Wow, this is really powerful one-shot - I could tell immediately.

I like that you focused on the minor characters, because that never seems to happen very much, and minor characters are just so much fun to write about, in my opinion.

The repetition of "He was coming" really ties the whole story together, constantly reminding the reader that she's basically waiting for her own death, instead of just casually pondering her life. She's facing death, and it just makes it all that more dramatic.

The entire one-shot is kind of mysterious, and there are a lot of things that aren't explained to the reader. Of course, since this is a short little piece, that's perfectly acceptable, as there's no way you could explain everything in such a short span of time. It also adds this nice little aura of confusion on the reader, which I like.

Your descriptions are beautiful, and quite vivid. I can clearly see everything you describe, from Dorcas's complexion to the abandoned street. I LOVE description, so reading all of this made me quite happy.

You really do tap into her emotions, showing the pain of love lost. Her sense of hopelessness and sadness is quite tangible, and gives the reader a clear insight into what she's thinking.
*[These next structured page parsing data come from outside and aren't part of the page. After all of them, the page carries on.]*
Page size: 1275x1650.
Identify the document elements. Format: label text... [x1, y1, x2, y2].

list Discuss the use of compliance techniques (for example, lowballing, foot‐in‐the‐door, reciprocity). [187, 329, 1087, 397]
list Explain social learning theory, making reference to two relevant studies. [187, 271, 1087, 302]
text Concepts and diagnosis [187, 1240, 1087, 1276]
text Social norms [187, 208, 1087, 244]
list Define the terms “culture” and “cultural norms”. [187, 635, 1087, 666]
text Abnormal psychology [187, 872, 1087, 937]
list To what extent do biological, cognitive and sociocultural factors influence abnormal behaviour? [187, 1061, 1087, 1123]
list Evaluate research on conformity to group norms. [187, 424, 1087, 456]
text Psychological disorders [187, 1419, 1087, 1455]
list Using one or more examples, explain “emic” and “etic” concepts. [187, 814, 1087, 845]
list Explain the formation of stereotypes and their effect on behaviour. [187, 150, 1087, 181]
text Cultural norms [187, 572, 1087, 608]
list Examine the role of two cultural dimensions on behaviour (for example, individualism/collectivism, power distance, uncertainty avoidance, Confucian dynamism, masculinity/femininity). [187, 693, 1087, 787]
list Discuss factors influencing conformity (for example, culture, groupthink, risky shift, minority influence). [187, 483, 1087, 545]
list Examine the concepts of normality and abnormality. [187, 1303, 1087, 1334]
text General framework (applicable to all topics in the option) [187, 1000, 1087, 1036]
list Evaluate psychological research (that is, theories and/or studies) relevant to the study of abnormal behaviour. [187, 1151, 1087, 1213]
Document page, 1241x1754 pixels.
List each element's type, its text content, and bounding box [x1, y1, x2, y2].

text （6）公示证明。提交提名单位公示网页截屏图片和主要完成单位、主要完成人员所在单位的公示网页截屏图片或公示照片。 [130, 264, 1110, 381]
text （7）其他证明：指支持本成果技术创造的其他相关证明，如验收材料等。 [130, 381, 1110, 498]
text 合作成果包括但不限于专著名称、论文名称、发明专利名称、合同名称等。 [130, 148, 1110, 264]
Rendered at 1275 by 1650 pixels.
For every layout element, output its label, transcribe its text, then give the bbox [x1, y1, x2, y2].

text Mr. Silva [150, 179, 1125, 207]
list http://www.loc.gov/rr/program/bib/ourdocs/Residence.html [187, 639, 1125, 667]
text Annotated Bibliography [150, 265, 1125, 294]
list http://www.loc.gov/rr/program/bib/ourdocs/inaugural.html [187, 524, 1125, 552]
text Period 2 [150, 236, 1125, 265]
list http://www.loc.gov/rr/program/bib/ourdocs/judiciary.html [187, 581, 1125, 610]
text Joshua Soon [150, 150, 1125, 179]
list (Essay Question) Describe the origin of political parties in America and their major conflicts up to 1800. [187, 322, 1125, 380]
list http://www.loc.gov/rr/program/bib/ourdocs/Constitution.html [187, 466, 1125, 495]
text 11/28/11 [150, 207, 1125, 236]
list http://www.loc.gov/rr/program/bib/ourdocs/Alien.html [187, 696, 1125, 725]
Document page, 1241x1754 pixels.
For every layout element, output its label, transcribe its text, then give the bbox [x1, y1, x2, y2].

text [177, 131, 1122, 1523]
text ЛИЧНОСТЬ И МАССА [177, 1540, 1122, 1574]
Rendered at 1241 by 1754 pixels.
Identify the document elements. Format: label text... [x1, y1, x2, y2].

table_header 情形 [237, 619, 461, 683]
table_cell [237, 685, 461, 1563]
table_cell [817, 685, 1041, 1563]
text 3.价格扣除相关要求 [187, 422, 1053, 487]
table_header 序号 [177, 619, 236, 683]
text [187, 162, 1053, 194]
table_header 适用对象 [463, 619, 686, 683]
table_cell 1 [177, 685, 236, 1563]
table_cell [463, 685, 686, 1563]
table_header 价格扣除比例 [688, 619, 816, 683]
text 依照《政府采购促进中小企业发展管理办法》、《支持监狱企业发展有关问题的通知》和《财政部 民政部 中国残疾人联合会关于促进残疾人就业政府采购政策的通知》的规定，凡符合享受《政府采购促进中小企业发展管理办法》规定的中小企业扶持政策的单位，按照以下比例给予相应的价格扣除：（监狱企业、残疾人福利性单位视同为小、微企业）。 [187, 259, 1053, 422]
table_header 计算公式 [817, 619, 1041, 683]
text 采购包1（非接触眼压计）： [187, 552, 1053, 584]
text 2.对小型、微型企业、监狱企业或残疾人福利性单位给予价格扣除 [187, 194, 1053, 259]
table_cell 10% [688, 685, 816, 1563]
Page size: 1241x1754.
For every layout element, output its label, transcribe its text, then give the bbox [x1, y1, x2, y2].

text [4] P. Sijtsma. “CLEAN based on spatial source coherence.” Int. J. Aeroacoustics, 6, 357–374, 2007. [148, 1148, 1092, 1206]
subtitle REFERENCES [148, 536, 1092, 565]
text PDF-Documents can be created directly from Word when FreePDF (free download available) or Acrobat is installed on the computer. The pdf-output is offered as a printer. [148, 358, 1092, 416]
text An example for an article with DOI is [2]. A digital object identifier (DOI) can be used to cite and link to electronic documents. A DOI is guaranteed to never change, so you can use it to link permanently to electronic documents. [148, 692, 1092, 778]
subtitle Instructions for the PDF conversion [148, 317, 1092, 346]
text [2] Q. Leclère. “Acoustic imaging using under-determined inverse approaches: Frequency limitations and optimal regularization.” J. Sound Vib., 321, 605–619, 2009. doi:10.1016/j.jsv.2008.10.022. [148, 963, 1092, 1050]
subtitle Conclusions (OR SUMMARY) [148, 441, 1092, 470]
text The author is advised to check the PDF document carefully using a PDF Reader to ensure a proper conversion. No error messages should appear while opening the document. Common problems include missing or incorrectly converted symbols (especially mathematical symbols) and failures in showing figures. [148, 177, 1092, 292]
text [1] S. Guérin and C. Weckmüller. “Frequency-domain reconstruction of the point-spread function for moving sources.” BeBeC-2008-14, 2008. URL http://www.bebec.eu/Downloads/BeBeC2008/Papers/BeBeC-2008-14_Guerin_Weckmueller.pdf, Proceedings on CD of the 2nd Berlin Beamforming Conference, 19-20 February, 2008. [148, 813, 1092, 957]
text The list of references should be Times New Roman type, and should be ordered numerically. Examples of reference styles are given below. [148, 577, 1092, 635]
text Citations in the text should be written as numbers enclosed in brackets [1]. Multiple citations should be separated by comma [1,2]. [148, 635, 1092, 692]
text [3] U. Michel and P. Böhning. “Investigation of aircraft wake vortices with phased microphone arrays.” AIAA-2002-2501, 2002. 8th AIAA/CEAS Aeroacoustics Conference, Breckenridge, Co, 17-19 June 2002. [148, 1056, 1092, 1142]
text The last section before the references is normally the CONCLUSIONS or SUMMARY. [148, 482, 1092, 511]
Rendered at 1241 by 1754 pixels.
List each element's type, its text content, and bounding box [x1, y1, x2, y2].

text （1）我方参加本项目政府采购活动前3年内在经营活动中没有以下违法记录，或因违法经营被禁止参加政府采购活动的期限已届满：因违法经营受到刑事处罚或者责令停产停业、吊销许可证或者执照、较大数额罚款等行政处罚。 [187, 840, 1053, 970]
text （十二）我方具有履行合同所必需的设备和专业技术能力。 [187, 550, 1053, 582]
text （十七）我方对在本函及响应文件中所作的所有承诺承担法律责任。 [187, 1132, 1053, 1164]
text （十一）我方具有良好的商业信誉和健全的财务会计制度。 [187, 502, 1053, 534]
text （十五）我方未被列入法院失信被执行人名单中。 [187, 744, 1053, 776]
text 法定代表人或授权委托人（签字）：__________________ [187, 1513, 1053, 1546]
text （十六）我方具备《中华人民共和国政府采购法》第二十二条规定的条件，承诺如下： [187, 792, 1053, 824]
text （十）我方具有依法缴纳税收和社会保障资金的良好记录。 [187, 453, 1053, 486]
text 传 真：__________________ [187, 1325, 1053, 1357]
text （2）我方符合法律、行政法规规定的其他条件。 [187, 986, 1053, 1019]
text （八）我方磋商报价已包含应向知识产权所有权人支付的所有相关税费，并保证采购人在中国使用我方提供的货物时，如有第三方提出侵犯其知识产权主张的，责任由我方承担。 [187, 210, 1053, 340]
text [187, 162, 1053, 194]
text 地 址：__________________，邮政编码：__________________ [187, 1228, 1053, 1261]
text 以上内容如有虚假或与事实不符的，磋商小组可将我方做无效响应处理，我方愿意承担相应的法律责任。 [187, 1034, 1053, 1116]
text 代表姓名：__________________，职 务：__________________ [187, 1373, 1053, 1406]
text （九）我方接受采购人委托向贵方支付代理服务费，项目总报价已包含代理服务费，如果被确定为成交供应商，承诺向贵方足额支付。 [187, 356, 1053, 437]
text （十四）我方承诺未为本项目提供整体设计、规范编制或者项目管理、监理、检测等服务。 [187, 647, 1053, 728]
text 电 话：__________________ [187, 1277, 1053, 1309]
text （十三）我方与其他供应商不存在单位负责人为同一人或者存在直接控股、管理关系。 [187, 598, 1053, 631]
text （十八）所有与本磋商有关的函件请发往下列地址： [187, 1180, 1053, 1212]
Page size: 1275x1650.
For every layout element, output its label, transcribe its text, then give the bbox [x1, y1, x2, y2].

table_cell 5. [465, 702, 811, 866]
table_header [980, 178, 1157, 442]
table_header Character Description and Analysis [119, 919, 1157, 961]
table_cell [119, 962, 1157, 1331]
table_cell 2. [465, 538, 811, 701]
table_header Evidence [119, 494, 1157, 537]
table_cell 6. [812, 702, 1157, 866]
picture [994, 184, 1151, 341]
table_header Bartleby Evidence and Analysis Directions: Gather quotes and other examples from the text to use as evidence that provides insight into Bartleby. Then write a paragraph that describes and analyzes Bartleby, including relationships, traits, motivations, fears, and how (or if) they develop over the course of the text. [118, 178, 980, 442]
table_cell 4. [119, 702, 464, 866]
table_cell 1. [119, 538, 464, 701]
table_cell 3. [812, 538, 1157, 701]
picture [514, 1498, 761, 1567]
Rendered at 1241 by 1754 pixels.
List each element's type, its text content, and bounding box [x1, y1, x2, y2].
I would have loved to see you develop each of the characters a little more, but as I said earlier, it's a one-shot, so you are somewhat limited. It might have been nice to focus a little bit on Dorcas's past, on what made her so special that Voldemort had to kill her himself.

Right at the end, I noticed a few little spelling errors. Both "tilted" and "Dorcas" are misspelled in the last paragraph or two. Other than that, I really didn't notice much to CC on.

This was beautifully written, and I really enjoyed reviewing it!


Author's Response: Thank you for your lovely review. I'm sorry for the late response! I've been so behind on responses to reviews and I thought today would be the day to try and catch up!

Thanks for this! I'm pleased that you felt I was able to tap into some of the emotions of the character. That was my main aim with this story was to try and express something about a person as they face death. It's also one of my favourite things about ff is that it allows me to explore people's feelings and the psychology behind situations.

I tried to create enough backstory and I think that is the one thing that is lacking with this story is that there isn't enough however it is a short piece and it is hard to put everything into it without there being too much information. Finding the balance is hard for me.

Thank you for your comments and thoughts!